Gestire il futuro con il wealth management

Le economie nel mondo stanno invecchiando, con la crescita dell’aspettativa di vita e il calo della natalità. Il trend favorisce l’espansione della Silver economy, un comparto trasversale a diverse industrie – come sanità, tecnologia e turismo – che risponde alle esigenze degli over 65. Questo mercato si è allargato con la longevity economy, che abbraccia le attività legate all’aumento della durata della vita delle persone. In questo contesto, è stato coniato il termine longennial, che non si limita a indicare solo quei baby boomer attivi e dinamici che non vogliono lasciare il mondo del lavoro e sono in cerca di nuove sfide e opportunità. “Il fenomeno della longevity è stato inizialmente inquadrato sulle persone in età avanzata con una prolungata prospettiva di vita. Tuttavia, questo non deve essere collegato semplicemente a un concetto di vecchiaia, ma di diverso sviluppo nel tempo dei momenti chiave del proprio ciclo di vita”, ci spiega Giovanni Andrea Incarnato, Italy Wealth & Asset Management Sector Leader EY. E quindi, i wealth manager devono rispondere ai bisogni che cambiano.

“Ad oggi possiamo definire ‘longennial’ già gli individui nei loro 40-45 anni che devono necessariamente iniziare a pianificare il proprio futuro nella terza età non solo dal punto di vista pensionistico, ma anche in considerazione di altri bisogni”. A cominciare dal fronte dei risparmi e della salute. L’allungamento delle prospettive di vita potrebbe comportare un periodo più prolungato di sostentamento economico post-pensionamento, che potrebbe essere caratterizzato anche da maggiori spese sanitarie, legate ad esempio a cure e assistenza domiciliare o in struttura per l’insorgenza di malattie senili. Inoltre, per imprenditori e professionisti che decidono di rimanere nel mercato del lavoro anche oltre l’età pensionabile, è fondamentale aggiornare le competenze e gestire il passaggio generazionale in azienda. Altre esigenze riguardano il tempo libero, con la necessità di servizi che favoriscano una vita attiva, come l’offerta di esperienze culturali e ricreative su misura.

Per rispondere a questi bisogni, “i wealth manager dovrebbero svolgere un ruolo di ‘partner di benessere’, superando la logica della consulenza per prodotto, anche per via del forte rapporto di fiducia che si instaura con i loro clienti”, ci dice Incarnato. E quindi fornire il loro aiuto non solo a livello patrimoniale, ma in diversi ambiti, tra cui salute, lavoro e tempo libero. “Sul piano finanziario, i modelli dei wealth manager stanno cambiando, per considerare un periodo di decumulo superiore a quello di 10-15 anni del passato: questo comporta l’adeguamento dell’asset allocation, ma anche l’impegno a sfatare i bias cognitivi dei clienti, ancora poco consapevoli della necessità di sostenersi per un periodo più prolungato”, chiarisce l’esperto.
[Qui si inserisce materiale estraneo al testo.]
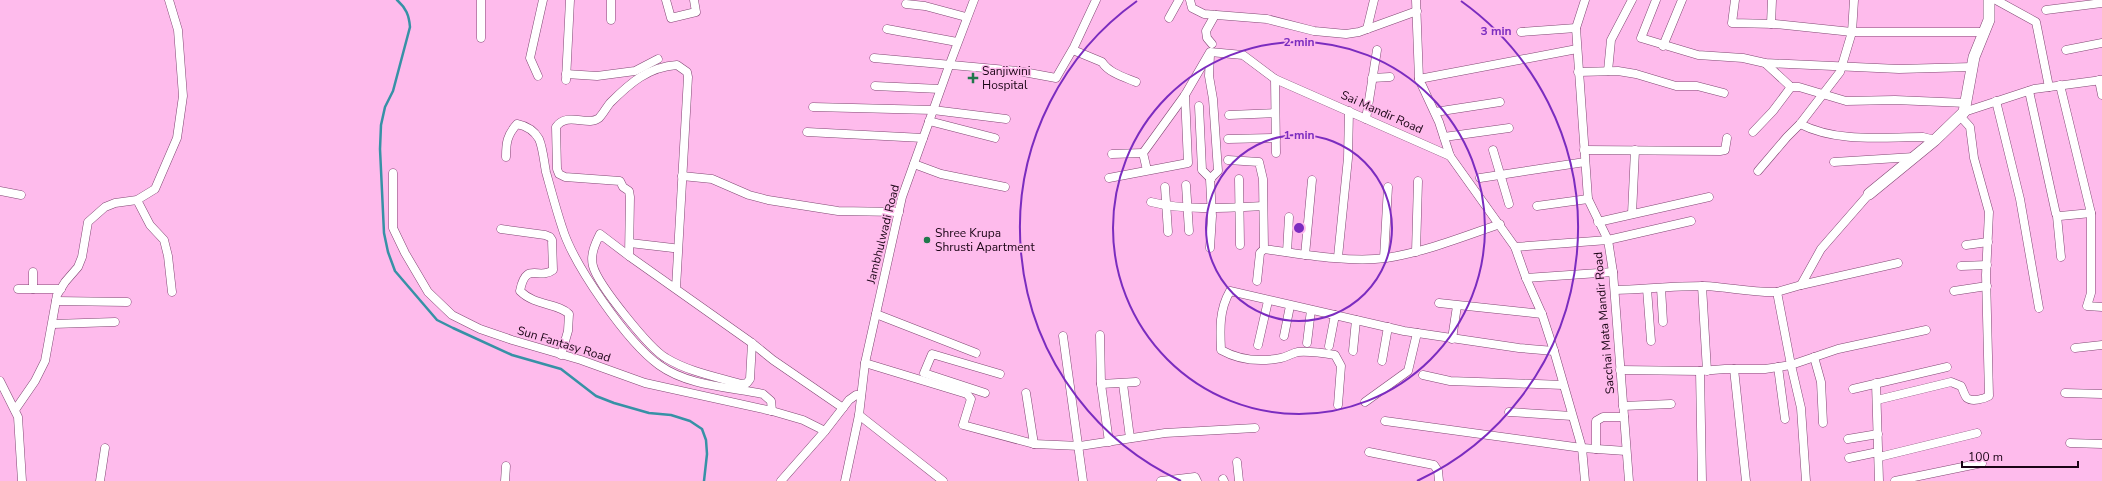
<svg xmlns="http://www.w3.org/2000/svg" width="2102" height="481" font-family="'Nunito Sans',sans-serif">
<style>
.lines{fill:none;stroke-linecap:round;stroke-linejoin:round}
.stream{stroke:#3791a6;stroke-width:2.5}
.street-casing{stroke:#814773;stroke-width:9}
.secondary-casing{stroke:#814773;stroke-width:12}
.street{stroke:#fff;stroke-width:8}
.secondary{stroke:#fff;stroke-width:11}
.ring{fill:none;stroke:#7b2cbf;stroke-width:2}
.poi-dot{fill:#1f774b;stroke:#febbec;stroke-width:1.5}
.labels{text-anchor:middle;stroke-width:3;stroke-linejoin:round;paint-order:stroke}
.poi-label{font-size:12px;fill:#1a0415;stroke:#febbec;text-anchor:start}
.street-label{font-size:12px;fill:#1a0415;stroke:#febbec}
.centre{fill:#7b2cbf;stroke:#febbec;stroke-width:2}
.ring-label{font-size:12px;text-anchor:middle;font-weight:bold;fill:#7b2cbf;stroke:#febbec;stroke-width:3;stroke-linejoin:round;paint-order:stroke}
</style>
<rect width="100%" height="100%" fill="#febbec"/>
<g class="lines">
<path class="stream" d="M397 0C406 8 409 15 410 27L393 91 385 107 381 125 380 149 384 233 388 252 395 271 437 320 453 328 512 355 561 369 596 396 614 403 649 413 671 415 690 421 702 429 706 440 707 454 704 481"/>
<defs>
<g id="street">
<path d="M611 0V20"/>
<path d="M666 0 671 18 696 12 694 0"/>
<path d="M1190 0 1192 8 1204 14 1267 19 1314 31 1346 34 1359 32 1417 11"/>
<path d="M1416 0 1419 79"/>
<path d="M1585 0 1576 28 1588 199 1608 240 1613 272 1629 481"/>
<path d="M1656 0 1641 38 1698 55 1743 58 1765 63 1899 69 1972 67"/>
<path d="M1735 0 1732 23 1775 24 1852 32H1984"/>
<path d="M1996 0 2036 22 2049 87"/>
<path d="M906 4 925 6 966 17"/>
<path d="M2046 10 2102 3"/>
<path d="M1169 18 1179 0"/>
<path d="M1771 24 1772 0"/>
<path d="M887 29 957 42"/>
<path d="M1367 29 1374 0"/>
<path d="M1521 32 1576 28"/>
<path d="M481 38V0"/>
<path d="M1212 44 1207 38 1206 31 1215 15"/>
<path d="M1663 46 1682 0"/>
<path d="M1577 49 1419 79 1439 122 1450 156 1515 247 1526 278 1542 314 1554 351 1582 448 1585 481"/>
<path d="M1073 50 1102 62C1109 73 1124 77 1136 82"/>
<path d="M2066 50 2102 43"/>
<path d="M874 58 1018 71 1056 78 1074 47 1096 0"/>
<path d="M1765 63 1791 87"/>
<path d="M1608 71 1611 40 1632 0"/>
<path d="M1578 72 1618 71 1636 74 1676 86H1697L1724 93"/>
<path d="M566 74 597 76 635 71 658 59"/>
<path d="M538 76 530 58 543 0"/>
<path d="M1372 78 1390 77"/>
<path d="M1275 79 1276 153"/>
<path d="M566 80 570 0"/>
<path d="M2099 80 2102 95"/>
<path d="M875 86 940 89"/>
<path d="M2029 91 2056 214 2060 216 2091 213 2060 85"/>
<path d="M1996 101 2020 199 2039 308"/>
<path d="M1199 106 1202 170 1211 179"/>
<path d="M813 107 933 110 1006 119"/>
<path d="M1435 112 1500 102"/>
<path d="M1964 112 2034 89 2102 80"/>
<path d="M1229 115 1275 113"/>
<path d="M1366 119 1377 50"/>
<path d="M929 121 995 138"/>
<path d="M1800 124C1838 143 1882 137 1923 137L1935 140"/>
<path d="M807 132 923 138"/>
<path d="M1753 132 1773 111 1791 87H1799L1846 101 1895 100 1966 103"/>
<path d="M1444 137 1509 128"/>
<path d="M1228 139 1276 138"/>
<path d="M1493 150 1509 204"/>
<path d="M1584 150 1720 151 1725 150 1727 138"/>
<path d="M1112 154 1143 153"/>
<path d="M506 157C506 143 507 135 517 124 527 126 534 130 539 139 543 148 544 162 546 172 551 190 556 209 562 227 573 264 627 342 659 365 688 386 729 387 763 394L771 401 772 411"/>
<path d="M1228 160 1259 162 1263 179 1264 249C1300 254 1350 263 1386 258 1425 252 1462 237 1500 224"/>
<path d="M1834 162 1914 157"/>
<path d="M914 164 941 174 1005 187"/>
<path d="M1147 170 1143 153 1185 95 1210 52 1243 55 1275 79 1450 156"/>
<path d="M1758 171 1787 137 1800 124 1840 72 1852 32 1854 0"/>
<path d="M393 173V228L405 253 428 292 452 315 480 329 512 340 581 360 645 383 772 411 803 420 825 431"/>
<path d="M682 176 712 179 749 195 768 200 838 211 899 212"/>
<path d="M1109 178 1188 163 1185 95"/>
<path d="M1480 178 1585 162"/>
<path d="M1239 179 1240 245"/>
<path d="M1186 185 1189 231"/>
<path d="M1165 187 1168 232"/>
<path d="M0 191 21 195"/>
<path d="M137 200 150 225 164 240 168 256 172 292"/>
<path d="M1151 202C1187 211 1225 208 1262 206"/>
<path d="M1537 206 1588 199"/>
<path d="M2091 213V293L2087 306 2102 307"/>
<path d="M1632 214 1635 150"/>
<path d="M2057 216 2061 257"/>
<path d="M1598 222 1709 197"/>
<path d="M501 229 545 235 550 237 552 240 553 270C539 281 526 260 520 291 535 306 558 303 569 314L568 331 561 355"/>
<path d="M630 243 673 248"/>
<path d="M1966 245 1988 242"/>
<path d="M1515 247 1608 240 1691 221"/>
<path d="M1210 248 1212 216 1210 179 1218 171 1213 99 1209 76 1210 55"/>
<path d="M1287 252 1289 217"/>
<path d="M1416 252 1418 181"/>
<path d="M1305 255 1312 180"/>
<path d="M629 256 600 234C595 244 590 255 593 266 598 285 650 349 666 358 689 372 717 377 741 384L747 383 750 379 752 343"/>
<path d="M1338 257 1348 158 1349 111"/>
<path d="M1384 258 1388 187"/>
<path d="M1961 266 1987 265"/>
<path d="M33 272V289"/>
<path d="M1526 278 1613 272"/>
<path d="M1257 281 1260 253 1264 249"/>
<path d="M1801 285 1898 263"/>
<path d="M1702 286 1707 371"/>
<path d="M676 288 688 77 687 72 677 65C648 67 630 83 610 103 606 108 603 114 599 118 588 127 567 111 556 127L557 169 559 174 565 177 620 181 623 187 629 191 630 197 629 256 752 343 773 360 843 408"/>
<path d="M1661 288 1663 322"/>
<path d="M18 289H61"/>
<path d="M1647 289 1651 341"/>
<path d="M1615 290C1644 289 1674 286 1704 286 1729 287 1752 293 1777 292"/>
<path d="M1954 291 1987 286"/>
<path d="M56 301 127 302"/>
<path d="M1439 303 1542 314"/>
<path d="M876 314 976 353"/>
<path d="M53 324 115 322"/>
<path d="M1100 335 1101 384 1136 382"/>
<path d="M1063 336 1083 481"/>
<path d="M1284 336 1290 306"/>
<path d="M1452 339 1457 306"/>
<path d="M1307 343 1311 310"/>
<path d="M1258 345 1268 301"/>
<path d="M1329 346 1335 315"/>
<path d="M2075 348 2102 345"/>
<path d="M1353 351 1356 320"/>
<path d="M1814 357 1821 382 1823 423"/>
<path d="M1382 361 1388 327"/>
<path d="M865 363 967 394 971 399 963 425 1034 444 1080 446 1165 433 1255 428"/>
<path d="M1778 367 1785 419"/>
<path d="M1734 369 1746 481"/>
<path d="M1620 370 1700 371 1725 369H1765L1791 365 1777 292 1801 285 1821 249 1869 194"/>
<path d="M1700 371 1702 481"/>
<path d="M1423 375 1450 381 1563 385"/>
<path d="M0 381 18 417 22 481"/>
<path d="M1876 383 1879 481"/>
<path d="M1101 384 1109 442"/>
<path d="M1123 384 1130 438"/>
<path d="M1853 389 1947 367"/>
<path d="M985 393 924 373 932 354 1000 374"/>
<path d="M1026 393 1034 444"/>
<path d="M2065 393 2102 394"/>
<path d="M1877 400 1951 382 1961 386C1963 389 1964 395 1967 398 1972 402 1984 399 1989 396L1986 275 1989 212 1974 158 1970 127 1960 116"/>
<path d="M1365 402 1408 371 1417 333"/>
<path d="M1338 405 1341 366 1335 355C1323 353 1311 351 1298 352 1292 353 1287 357 1281 358 1261 362 1239 360 1221 350 1220 329 1219 310 1230 291L1404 331 1519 348 1554 351"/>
<path d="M1623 406 1671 404"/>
<path d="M15 410 35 381 45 361 57 295 65 282 78 267 82 257 88 222 105 207 115 203 137 200 155 189 177 138 183 96 178 30 169 0"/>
<path d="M1509 412 1572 416"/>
<path d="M859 415 943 481"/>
<path d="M1385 421 1582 448 1626 451"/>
<path d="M1848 439 1878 434"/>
<path d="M2070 443 2102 444"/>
<path d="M1596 449V421L1603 417H1624"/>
<path d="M1369 452 1434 465 1438 471 1439 481"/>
<path d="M1879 457 1977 433"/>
<path d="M1849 458 1878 452"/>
<path d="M1237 462 1239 481"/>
<path d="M1223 479 1224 481"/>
<path d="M100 481 105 448"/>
<path d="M505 481 506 466"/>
<path d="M781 481 825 431 849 400 856 395H861"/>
<path d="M845 481 859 415 865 363 902 197 949 66 974 0"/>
<path d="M1161 481 1195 477 1197 481"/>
<path d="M1806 481 1801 408 1791 365 1838 349 1926 330"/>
<path d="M1895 481 1982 463"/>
</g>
<path id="secondary" d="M1869 194 1935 140 1964 112 1974 57 1989 20V0"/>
</defs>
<use href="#street" class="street-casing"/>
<use href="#secondary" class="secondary-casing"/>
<use href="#street" class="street"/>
<use href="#secondary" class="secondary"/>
</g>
<g class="ring">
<circle cx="1299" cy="228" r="93"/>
<circle cx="1299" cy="228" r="186"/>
<path d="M1181 481A279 279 0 0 1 1137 1M1461 1A279 279 0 0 1 1417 481"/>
</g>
<g class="poi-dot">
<path d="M971 72h4v4h4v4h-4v4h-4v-4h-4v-4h4z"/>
<circle cx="927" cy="240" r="4"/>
</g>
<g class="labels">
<g class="poi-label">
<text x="982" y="75">Sanjiwini<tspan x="982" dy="14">Hospital</tspan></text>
<text x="935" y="237">Shree Krupa<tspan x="935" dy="14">Shrusti Apartment</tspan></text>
</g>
<g class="street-label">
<text transform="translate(1382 112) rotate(24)" y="4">Sai Mandir Road</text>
<text transform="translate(883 234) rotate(-76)" y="4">Jambhulwadi Road</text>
<text transform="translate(1604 323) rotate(-95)" y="4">Sacchai Mata Mandir Road</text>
<text transform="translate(564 344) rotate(17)" y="4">Sun Fantasy Road</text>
</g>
</g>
<circle cx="1299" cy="228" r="6" class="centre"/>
<g class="ring-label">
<text x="1496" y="35">3 min</text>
<text x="1299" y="46">2 min</text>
<text x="1299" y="139">1 min</text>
</g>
<path d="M1962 461v6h116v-6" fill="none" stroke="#1a0415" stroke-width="2"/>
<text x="1968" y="461" font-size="12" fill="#1a0415" stroke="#febbec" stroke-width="3" paint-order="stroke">100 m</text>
</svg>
Inoltre, la pianificazione integrata in ottica di longevità deve garantire la copertura di eventuali spese sanitarie, cure e servizi di assistenza che potrebbero aumentare in considerazione di un percorso di vita più lungo. In più, con la tendenza a rimanere nel mondo del lavoro dopo i 65 anni, si allunga anche la fase di accumulo: i clienti più anziani – imprenditori o professionisti – desiderano continuare a dare il loro contributo in azienda, e i wealth manager possono supportarli in diversi modi, ad esempio: gestendo i passaggi generazionali; offrendo opportunità di aggiornamento; aiutandoli a ricollocarsi e a rimettere in circolo le loro expertise. La consulenza può riguardare anche il tempo libero, con la proposta di attività ed eventi sulla base degli interessi dei clienti. “La sfida per il futuro è quella di estendere questi servizi – di cui godono i clienti più patrimonializzati – a un bacino più ampio, comprendendo anche individui con minori masse in gestione”.